Si es la honestidad la que ha de salir a subasta, debe de ser puesto en evidencia que jamás ella le quiso. Todas las alternativas de respuesta encajaban en sus expectativas. Mientras deshacía la maleta abandonando pertenencias en cajones abarrotados de otras ropas, se preguntaba cuál sería el siguiente episodio en el que performar. Terminada la maleta se dispuso a desmaquillar esa piel seca y áspera como hojas de higuera. Solo ante la quietud escrutadora de su espejo podía pensar, ni siquiera decir, y reconocer que era la actriz de su vida. Cuan poco le importaban las vidas ajenas, solo ella lo sabía. Le gustaba jugar al rol y la sociedad le otorgaba el más noble, elegante y sacrificado de todos. Esa chica compasiva que, de tan buena, quebraba el Karma de quienes osaran una crítica. Su áurea podía llevarse por delante una vida monástica y ascética. Por decir que sus intenciones no eran tan puras, la santidad del mismo Papa era arrollada cuál jabalí en el guardabarros. 

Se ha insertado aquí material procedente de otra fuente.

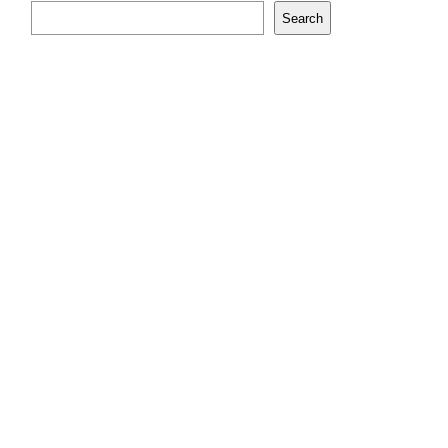
Search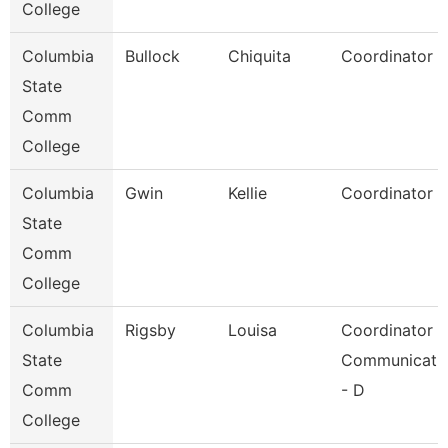
College
Columbia
Bullock
Chiquita
Coordinator
State
Comm
College
Columbia
Gwin
Kellie
Coordinator
State
Comm
College
Columbia
Rigsby
Louisa
Coordinator
State
Communicati
Comm
- D
College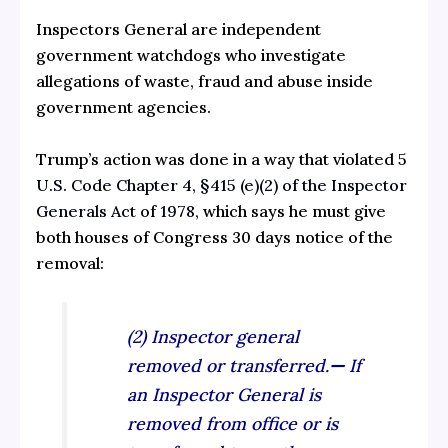
Inspectors General are independent
government watchdogs who investigate
allegations of waste, fraud and abuse inside
government agencies.
Trump’s action was done in a way that violated
5
U.S. Code Chapter 4, §415 (e)(2) of the Inspector
Generals Act of 1978,
which says he must give
both houses of Congress 30 days notice of the
removal:
(2) Inspector general
removed or transferred.
—
If
an Inspector General is
removed from office or is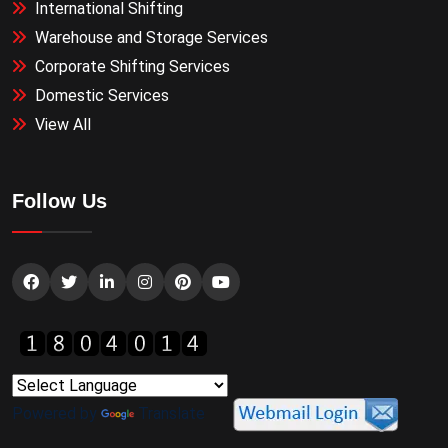
International Shifting
Warehouse and Storage Services
Corporate Shifting Services
Domestic Services
View All
Follow Us
Powered by
Translate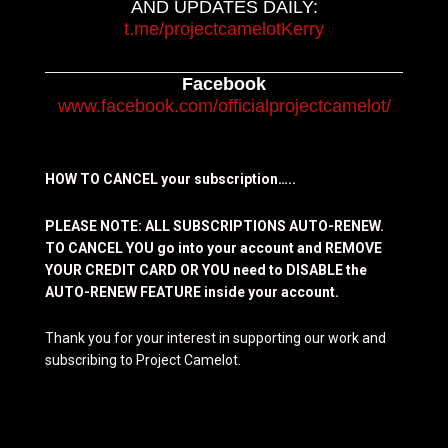
AND UPDATES DAILY:
t.me/projectcamelotKerry
Facebook
www.facebook.com/officialprojectcamelot/
HOW TO CANCEL your subscription…..
PLEASE NOTE: ALL SUBSCRIPTIONS AUTO-RENEW.
TO CANCEL YOU go into your account and REMOVE
YOUR CREDIT CARD OR YOU need to DISABLE the
AUTO-RENEW FEATURE inside your account.
Thank you for your interest in supporting our work and
subscribing to Project Camelot.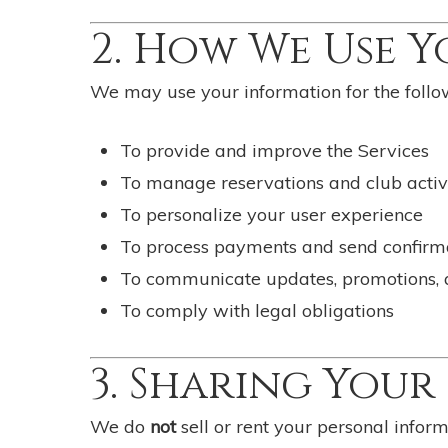
2. How We Use 
We may use your information for the follo
To provide and improve the Services
To manage reservations and club activi
To personalize your user experience
To process payments and send confirm
To communicate updates, promotions, an
To comply with legal obligations
3. Sharing You
We do
not
sell or rent your personal infor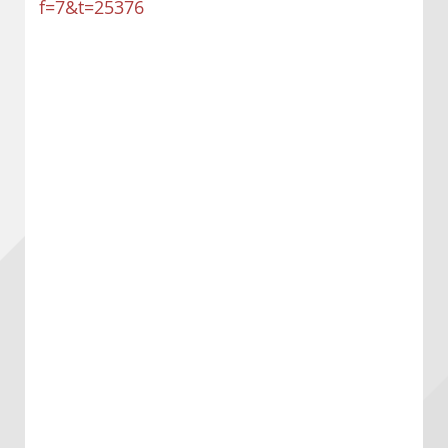
f=7&t=25376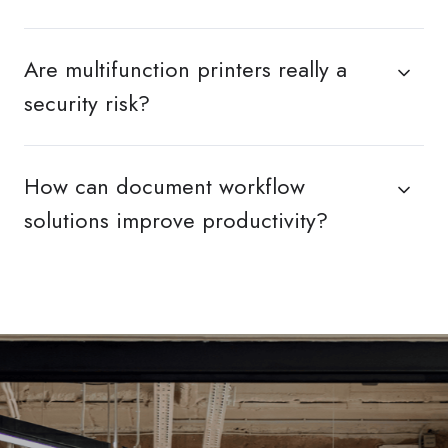
Are multifunction printers really a
security risk?
How can document workflow
solutions improve productivity?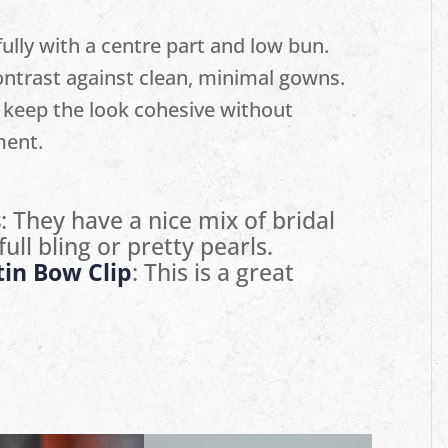
ully with a centre part and low bun.
ntrast against clean, minimal gowns.
 keep the look cohesive without
ment.
s
: They have a nice mix of bridal
ull bling or pretty pearls.
tin Bow Clip
: This is a great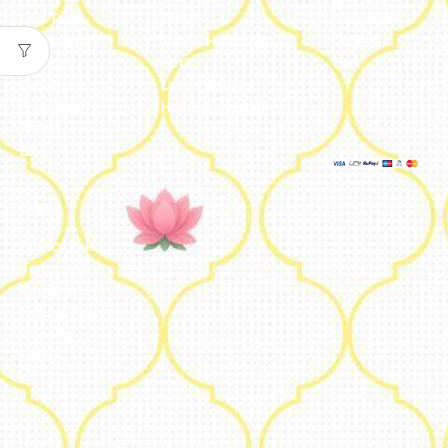
Our Team
Metal
Addresses
Our Journey
Jute & Handloom
Orders
Reviews
Potli
Cart
Catalogue
Lamps & Addon
Franchise
Home & Lifestyle
FAQs’
Blog
Legal
Privacy Policy
Terms and
Conditions
Refund Policy
Shipping
Policy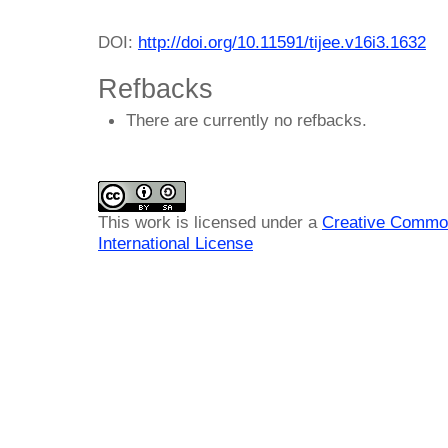
DOI:
http://doi.org/10.11591/tijee.v16i3.1632
Refbacks
There are currently no refbacks.
This work is licensed under a
Creative Common
International License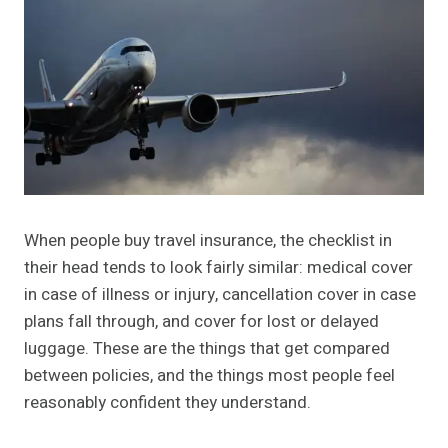
When people buy travel insurance, the checklist in
their head tends to look fairly similar: medical cover
in case of illness or injury, cancellation cover in case
plans fall through, and cover for lost or delayed
luggage. These are the things that get compared
between policies, and the things most people feel
reasonably confident they understand.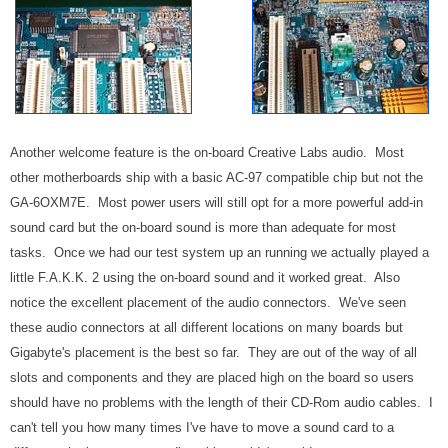
Another welcome feature is the on-board Creative Labs audio. Most
other motherboards ship with a basic AC-97 compatible chip but not the
GA-6OXM7E. Most power users will still opt for a more powerful add-in
sound card but the on-board sound is more than adequate for most
tasks. Once we had our test system up an running we actually played a
little F.A.K.K. 2 using the on-board sound and it worked great. Also
notice the excellent placement of the audio connectors. We've seen
these audio connectors at all different locations on many boards but
Gigabyte's placement is the best so far. They are out of the way of all
slots and components and they are placed high on the board so users
should have no problems with the length of their CD-Rom audio cables. I
can't tell you how many times I've have to move a sound card to a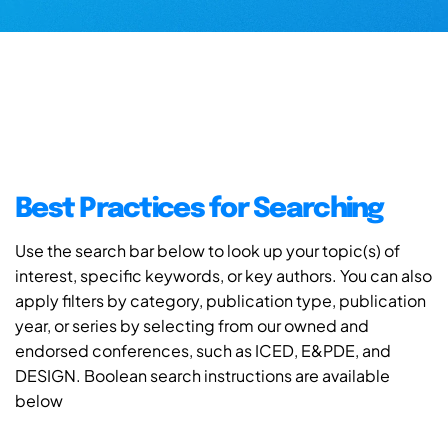
Best Practices for Searching
Use the search bar below to look up your topic(s) of
interest, specific keywords, or key authors. You can also
apply filters by category, publication type, publication
year, or series by selecting from our owned and
endorsed conferences, such as ICED, E&PDE, and
DESIGN. Boolean search instructions are available
below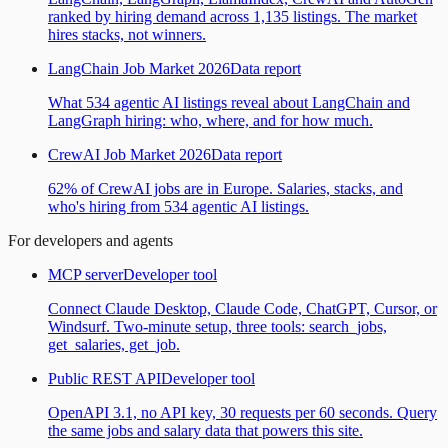
ranked by hiring demand across 1,135 listings. The market
hires stacks, not winners.
LangChain Job Market 2026
Data report
What 534 agentic AI listings reveal about LangChain and
LangGraph hiring: who, where, and for how much.
CrewAI Job Market 2026
Data report
62% of CrewAI jobs are in Europe. Salaries, stacks, and
who's hiring from 534 agentic AI listings.
For developers and agents
MCP server
Developer tool
Connect Claude Desktop, Claude Code, ChatGPT, Cursor, or
Windsurf. Two-minute setup, three tools: search_jobs,
get_salaries, get_job.
Public REST API
Developer tool
OpenAPI 3.1, no API key, 30 requests per 60 seconds. Query
the same jobs and salary data that powers this site.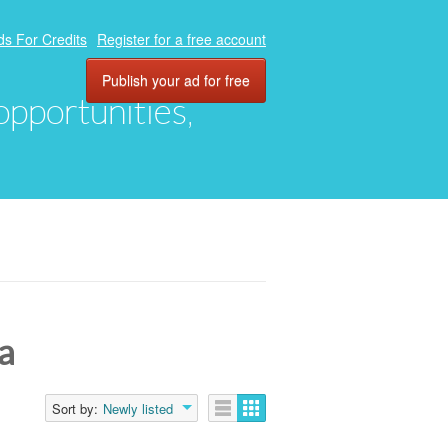
ds For Credits
Register for a free account
Publish your ad for free
 opportunities,
a
Sort by:
Newly listed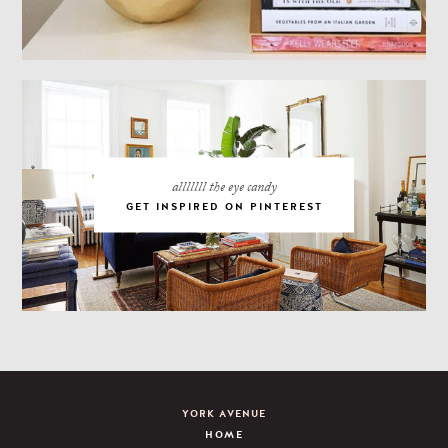
alllllll the eye candy
GET INSPIRED ON PINTEREST
YORK AVENUE
HOME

Pero a solas, en sus habitaciones, entre sus disfraces colgados en percheros, la sospecha se desvanecía. Imposible engañar la soledad de la figura que cepillaba sus dientes largos: viajaba, se juntaba y sentía amor con otras personas igual que el depredador aguarda. Esperando almacenar a cada ruptura, a cada atisbo de imposibilidad fáctica, y también, en todas las situaciones de plenitud, de infinito cariño y dulzura. Como la flor carnívora que atrae el insecto con su aroma inocentemente embriagador. En una vigorexia emocional y existencial, Penélope se mostraba como el personaje de la historia de amor más épica. Cuál relojera emocional había construido un engranaje social infalible. Hablando de sus otras relaciones afectivas, construía un Curriculum vitae de persona altamente cotizable. Su transparencia casi espontánea generaba en sus amantes la ilusión perfecta de haber llegado a conocer sus más oscuros pensamientos, pero también, la pureza de corazón que su atractivo pecho encerraba. Sin embargo, bajo la calidez resplandeciente de la bombilla nocturna, sus cálculos mentales recurrían sin pausa a literaturizar las situaciones. Protegiendo así sus sentimientos de ser verdad incluso de tener lugar. Constantemente emponzoñando sus libretas del consuelo que no sabía pedir en el abrazo ajeno. Lloraba en las páginas, pero si alzaba la mirada, el reflejo opaco en la ventana le devolvía el rostro, seco, frío y lúcido, de un autorretrato flamenco. Nada parecía importarle demasiado al craquelado en sus mejillas y el lagrimeo al óleo de sus iris. Excepto el punzón agudo que representaba no poder escribir ese relato. Su historia de amor se truncaba y a ella únicamente le quedaba la problemática de las líneas en blanco.

Aquella noche le extasiaba la idea de encontrar la próxima situación social en la que cazaría de nuevo un Ulises. Alguien dispuesto a concederle algunos meses de revolcones y desayunos soleados. Vio al lado de su cama el cementerio de sentires amontonados. Como urnas se abalanzó sobre sus libretas y en ellas encontró alguno de los comienzos que más tarde se tornaron agrios. Ante las páginas concedidas a su presunta lucidez no pudo hacer más que sonreír. Todo empezó queriendo creer que le habían dado más de lo que en realidad cedieron.